There were few talented men to help him govern, while partisan and national rivalries obstructed his just reforms, in particular his federalist project. If there is a lesson to be drawn from this account, it is that parliamentary life is incompatible with the conduct of war. The most disconcerting thing in these pages is to see that the natural benevolence of Charles, for want of a solid political doctrine, often turned into excessive confidence accorded to his political enemies. At the same time, he professed a disarming belief in the aspirations of peoples, who “eliminate exaggerations on their own [sic!].” In this, he showed himself more a disciple of Leo XIII and Benedict XV than of Pius X.

At the critical moment, the Austrian bishops shirked their traditional mission of supporting the throne.

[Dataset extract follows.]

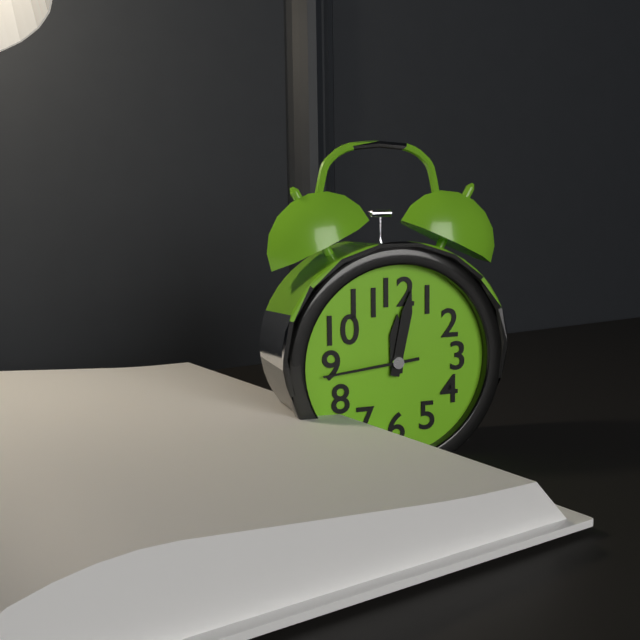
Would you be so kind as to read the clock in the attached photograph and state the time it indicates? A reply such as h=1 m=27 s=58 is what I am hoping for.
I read h=12 m=2 s=44
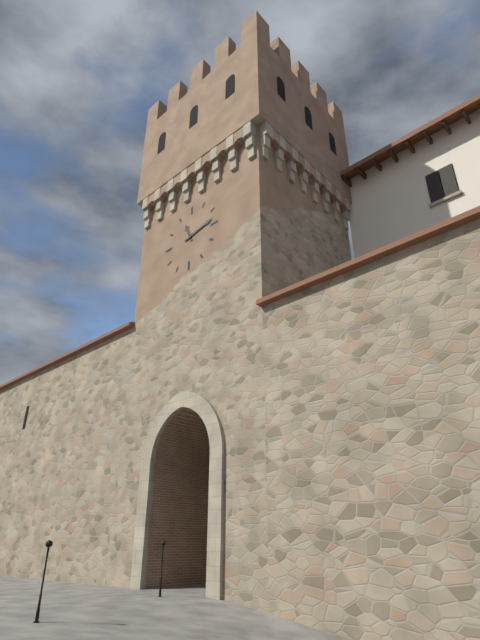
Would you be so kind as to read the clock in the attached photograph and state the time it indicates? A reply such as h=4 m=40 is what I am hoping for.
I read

On 12 November 1918, the Christian Socialist deputies, who composed the majority of the assembly and who had sworn fidelity to the Monarchy a few days previously, rallied to the Republic. “A republic without republicans,” read the headlines in the Arbeiterzeitung, the Social-Democratic daily, so evident was it that the change in regime had not been willed by the people but by the political class.

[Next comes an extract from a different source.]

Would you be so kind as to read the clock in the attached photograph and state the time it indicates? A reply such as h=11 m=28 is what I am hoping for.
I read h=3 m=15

Elections were fixed for 16 February 1919. Sévillia recounts: “Msgr. Seydl, at Eckartsau where the imperial family had taken refuge, had in his hands the text of a Pastoral Letter that the Archbishop of Vienna, Cardinal Piffl, planned to publish in the name of the Austrian episcopate, urging Catholics to vote. This amounted to an implicit recognition by the Church of the change in regime.

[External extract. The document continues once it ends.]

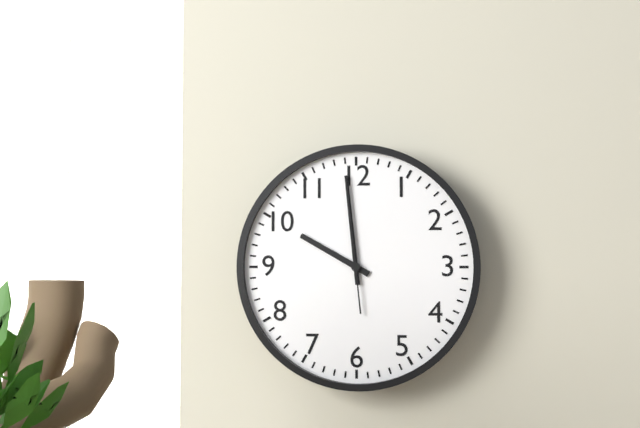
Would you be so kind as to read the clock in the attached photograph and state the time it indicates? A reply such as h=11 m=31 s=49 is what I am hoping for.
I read h=9 m=59 s=59
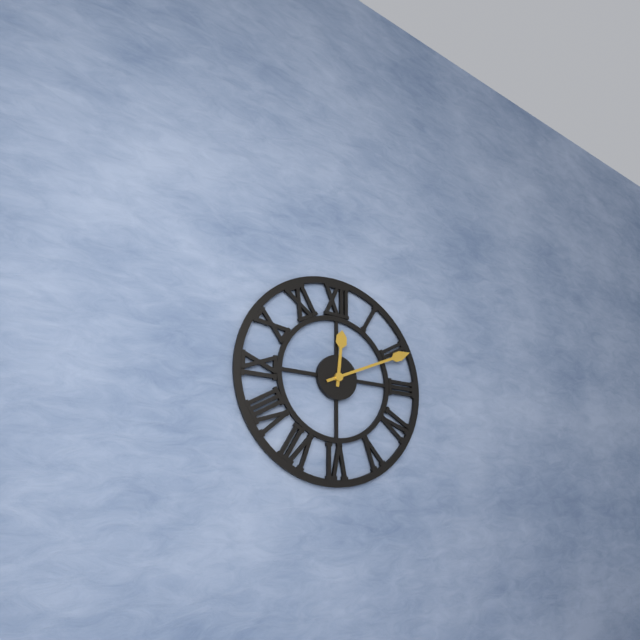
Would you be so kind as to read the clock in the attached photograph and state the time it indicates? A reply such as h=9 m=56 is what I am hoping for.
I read h=12 m=11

“On 15 January 1919, Charles wrote to Msgr. Piffl to get the priests to urge their sheep to elect deputies who were not only Christian but faithful to the throne. In this letter the monarch insists that the teaching of Leo XIII, calling for action within the framework of established institutions, could not be invoked in the Austrian case, where the Republic had been the fruit of a revolution…Wasted effort: on 23 January, the Letter of the episcopate was read in all the pulpits. It was an appeal to work for the future of society and of the fatherland, and to recognised the form of the state in the spirit of the Epistle of Saint Paul to the Romans‘All power comes from God’– and of the encyclical Immortale Dei of Leo XIII.” (p. 228) Sickening, fatal rallying!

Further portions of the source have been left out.